Among the lines below, which ones contain the word "master"? Copy every such line.

Segment Open

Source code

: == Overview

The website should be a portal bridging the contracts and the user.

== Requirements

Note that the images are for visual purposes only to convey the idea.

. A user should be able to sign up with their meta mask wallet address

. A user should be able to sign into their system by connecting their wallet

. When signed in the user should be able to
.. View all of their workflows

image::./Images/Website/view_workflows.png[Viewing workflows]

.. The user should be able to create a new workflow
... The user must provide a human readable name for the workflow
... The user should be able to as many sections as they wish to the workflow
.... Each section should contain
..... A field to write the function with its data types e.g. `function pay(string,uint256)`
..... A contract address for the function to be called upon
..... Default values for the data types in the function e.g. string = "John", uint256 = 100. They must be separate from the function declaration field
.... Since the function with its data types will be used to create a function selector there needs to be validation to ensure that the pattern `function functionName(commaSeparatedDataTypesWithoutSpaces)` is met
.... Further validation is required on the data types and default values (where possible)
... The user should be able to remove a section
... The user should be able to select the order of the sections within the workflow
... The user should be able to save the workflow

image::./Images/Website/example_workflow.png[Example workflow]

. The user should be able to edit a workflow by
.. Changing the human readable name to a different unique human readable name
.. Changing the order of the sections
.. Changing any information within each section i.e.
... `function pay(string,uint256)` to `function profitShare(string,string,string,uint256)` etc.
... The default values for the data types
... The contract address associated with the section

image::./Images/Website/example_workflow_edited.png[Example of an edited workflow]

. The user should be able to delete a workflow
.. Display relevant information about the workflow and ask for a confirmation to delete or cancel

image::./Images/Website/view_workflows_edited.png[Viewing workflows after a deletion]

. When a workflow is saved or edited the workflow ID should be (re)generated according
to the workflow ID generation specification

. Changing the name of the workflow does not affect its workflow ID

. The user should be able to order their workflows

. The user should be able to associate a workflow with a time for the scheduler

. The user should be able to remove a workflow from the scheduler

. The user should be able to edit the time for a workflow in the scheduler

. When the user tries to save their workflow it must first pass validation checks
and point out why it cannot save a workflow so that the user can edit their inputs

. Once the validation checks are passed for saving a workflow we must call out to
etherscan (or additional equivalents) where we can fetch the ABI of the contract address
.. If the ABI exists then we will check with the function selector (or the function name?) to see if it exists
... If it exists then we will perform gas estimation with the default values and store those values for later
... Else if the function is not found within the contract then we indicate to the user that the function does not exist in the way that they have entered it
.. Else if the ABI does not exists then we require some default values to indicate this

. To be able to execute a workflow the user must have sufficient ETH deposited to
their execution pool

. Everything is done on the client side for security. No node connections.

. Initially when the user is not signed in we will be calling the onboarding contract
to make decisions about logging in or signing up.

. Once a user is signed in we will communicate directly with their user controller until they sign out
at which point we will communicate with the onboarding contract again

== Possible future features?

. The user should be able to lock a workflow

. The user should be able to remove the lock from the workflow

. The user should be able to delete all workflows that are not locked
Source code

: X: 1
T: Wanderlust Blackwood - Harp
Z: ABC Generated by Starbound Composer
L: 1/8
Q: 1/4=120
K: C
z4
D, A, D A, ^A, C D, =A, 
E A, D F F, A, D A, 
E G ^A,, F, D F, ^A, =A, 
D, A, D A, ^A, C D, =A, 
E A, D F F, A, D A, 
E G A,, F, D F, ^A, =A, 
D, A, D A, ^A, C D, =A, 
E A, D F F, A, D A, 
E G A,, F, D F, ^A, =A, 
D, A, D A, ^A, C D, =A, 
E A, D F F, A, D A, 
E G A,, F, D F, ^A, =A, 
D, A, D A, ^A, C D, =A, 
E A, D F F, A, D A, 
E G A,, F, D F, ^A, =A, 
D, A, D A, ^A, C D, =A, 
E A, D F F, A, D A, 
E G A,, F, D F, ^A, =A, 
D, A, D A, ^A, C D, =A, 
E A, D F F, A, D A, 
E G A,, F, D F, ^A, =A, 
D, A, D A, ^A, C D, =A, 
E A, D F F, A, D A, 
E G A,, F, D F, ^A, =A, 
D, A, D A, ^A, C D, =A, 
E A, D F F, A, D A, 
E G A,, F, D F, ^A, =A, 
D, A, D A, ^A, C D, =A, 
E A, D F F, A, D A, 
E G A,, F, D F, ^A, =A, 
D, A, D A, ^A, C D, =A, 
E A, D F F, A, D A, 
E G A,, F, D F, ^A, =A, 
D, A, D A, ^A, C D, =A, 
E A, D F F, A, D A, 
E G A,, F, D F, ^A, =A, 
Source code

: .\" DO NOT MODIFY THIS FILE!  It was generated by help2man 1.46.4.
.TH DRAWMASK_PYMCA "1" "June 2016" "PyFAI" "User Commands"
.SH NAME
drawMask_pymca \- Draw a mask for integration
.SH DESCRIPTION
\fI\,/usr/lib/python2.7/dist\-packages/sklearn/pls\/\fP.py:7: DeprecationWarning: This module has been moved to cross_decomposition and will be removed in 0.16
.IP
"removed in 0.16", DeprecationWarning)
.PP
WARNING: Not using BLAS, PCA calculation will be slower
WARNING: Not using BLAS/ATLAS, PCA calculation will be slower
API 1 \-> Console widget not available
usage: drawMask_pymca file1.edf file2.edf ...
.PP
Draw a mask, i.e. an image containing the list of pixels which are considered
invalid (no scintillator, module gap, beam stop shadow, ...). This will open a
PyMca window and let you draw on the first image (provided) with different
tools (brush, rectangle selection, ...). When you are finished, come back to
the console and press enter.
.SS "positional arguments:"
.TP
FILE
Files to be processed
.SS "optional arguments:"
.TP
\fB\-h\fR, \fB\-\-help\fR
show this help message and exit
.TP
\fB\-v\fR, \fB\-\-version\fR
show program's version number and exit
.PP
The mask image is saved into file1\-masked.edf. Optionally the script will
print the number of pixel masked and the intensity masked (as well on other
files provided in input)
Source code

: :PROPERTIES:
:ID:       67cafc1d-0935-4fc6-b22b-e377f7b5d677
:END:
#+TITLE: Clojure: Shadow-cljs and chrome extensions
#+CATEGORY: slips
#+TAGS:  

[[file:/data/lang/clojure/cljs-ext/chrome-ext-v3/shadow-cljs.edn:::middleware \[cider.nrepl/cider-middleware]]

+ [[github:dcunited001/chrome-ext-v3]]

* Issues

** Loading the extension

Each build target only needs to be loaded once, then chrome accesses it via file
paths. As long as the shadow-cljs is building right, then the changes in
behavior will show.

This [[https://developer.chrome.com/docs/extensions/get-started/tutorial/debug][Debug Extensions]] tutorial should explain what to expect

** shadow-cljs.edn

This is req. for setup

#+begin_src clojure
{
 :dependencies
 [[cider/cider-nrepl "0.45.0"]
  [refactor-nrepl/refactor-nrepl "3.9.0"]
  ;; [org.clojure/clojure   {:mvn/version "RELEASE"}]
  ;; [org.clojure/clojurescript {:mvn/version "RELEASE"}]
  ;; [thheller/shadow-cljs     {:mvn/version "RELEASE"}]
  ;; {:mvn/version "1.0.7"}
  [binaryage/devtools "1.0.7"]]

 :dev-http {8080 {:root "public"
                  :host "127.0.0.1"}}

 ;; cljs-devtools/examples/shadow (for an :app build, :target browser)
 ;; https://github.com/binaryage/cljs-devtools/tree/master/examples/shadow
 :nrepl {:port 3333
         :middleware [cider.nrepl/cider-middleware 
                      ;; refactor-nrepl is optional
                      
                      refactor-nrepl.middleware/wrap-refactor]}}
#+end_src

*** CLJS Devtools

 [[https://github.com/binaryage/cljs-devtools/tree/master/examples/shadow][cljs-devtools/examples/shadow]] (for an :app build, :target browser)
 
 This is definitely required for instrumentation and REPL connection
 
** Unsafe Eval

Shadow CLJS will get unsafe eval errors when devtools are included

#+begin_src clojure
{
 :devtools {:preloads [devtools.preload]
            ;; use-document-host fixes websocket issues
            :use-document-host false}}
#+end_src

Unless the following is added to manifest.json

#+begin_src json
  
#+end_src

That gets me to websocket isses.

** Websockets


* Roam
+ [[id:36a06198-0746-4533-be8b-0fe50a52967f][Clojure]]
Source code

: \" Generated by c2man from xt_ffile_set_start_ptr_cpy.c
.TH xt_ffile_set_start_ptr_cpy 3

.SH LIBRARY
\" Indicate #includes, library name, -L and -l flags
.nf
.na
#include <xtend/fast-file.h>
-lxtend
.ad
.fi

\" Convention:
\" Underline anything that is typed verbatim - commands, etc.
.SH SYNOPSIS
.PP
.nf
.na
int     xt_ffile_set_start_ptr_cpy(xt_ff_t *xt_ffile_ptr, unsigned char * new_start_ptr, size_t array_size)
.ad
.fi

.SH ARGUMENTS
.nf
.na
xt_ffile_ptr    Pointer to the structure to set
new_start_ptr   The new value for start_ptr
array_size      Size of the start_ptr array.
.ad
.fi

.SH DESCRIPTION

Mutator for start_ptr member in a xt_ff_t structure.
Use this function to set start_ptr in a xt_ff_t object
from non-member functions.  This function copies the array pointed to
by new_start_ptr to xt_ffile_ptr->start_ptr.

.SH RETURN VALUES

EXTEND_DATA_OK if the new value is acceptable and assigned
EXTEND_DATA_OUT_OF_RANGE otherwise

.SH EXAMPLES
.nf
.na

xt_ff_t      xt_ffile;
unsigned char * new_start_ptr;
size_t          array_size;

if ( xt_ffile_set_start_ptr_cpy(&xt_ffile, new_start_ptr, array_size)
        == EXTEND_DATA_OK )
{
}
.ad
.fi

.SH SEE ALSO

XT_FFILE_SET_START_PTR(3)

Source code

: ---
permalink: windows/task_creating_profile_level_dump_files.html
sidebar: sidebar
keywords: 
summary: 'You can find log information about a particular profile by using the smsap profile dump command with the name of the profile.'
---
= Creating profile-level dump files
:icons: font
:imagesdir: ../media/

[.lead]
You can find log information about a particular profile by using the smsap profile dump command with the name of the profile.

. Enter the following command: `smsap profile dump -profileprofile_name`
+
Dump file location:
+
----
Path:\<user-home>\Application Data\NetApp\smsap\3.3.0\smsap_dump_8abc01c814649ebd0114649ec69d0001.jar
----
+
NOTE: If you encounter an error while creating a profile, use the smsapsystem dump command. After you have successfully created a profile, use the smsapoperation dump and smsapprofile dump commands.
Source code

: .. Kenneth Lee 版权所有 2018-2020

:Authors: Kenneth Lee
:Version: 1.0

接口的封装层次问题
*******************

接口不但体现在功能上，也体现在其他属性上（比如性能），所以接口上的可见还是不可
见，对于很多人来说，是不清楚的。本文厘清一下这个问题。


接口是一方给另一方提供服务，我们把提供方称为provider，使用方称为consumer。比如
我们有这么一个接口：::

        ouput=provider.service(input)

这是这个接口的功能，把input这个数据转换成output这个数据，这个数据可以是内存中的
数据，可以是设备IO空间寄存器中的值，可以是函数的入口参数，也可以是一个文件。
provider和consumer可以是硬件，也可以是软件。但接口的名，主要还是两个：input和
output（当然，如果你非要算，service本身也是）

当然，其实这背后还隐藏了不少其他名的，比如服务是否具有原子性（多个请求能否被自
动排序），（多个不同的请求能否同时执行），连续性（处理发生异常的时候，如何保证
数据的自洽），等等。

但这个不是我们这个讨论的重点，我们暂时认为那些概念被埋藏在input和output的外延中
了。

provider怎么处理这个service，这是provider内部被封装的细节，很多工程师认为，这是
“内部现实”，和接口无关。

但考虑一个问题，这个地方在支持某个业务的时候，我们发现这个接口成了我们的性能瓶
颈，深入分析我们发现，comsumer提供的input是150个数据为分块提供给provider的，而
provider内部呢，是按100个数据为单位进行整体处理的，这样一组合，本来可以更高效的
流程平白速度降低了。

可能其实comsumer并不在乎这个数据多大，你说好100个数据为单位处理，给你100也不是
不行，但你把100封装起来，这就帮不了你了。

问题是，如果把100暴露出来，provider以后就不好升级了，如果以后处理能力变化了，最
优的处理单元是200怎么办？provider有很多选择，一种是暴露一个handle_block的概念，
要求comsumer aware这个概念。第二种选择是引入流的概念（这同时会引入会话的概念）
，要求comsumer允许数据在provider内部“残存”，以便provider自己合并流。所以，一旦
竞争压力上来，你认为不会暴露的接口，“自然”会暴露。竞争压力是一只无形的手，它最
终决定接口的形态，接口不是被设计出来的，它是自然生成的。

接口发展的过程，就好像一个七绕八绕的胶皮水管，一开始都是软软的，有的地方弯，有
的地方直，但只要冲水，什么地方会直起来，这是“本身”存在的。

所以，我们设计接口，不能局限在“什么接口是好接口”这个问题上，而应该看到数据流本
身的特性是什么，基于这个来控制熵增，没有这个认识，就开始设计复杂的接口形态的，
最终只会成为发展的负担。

Segment Closed

▸ **Written response**:
 ;; https://github.com/binaryage/cljs-devtools/tree/master/examples/shadow
 [[https://github.com/binaryage/cljs-devtools/tree/master/examples/shadow][cljs-devtools/examples/shadow]] (for an :app build, :target browser)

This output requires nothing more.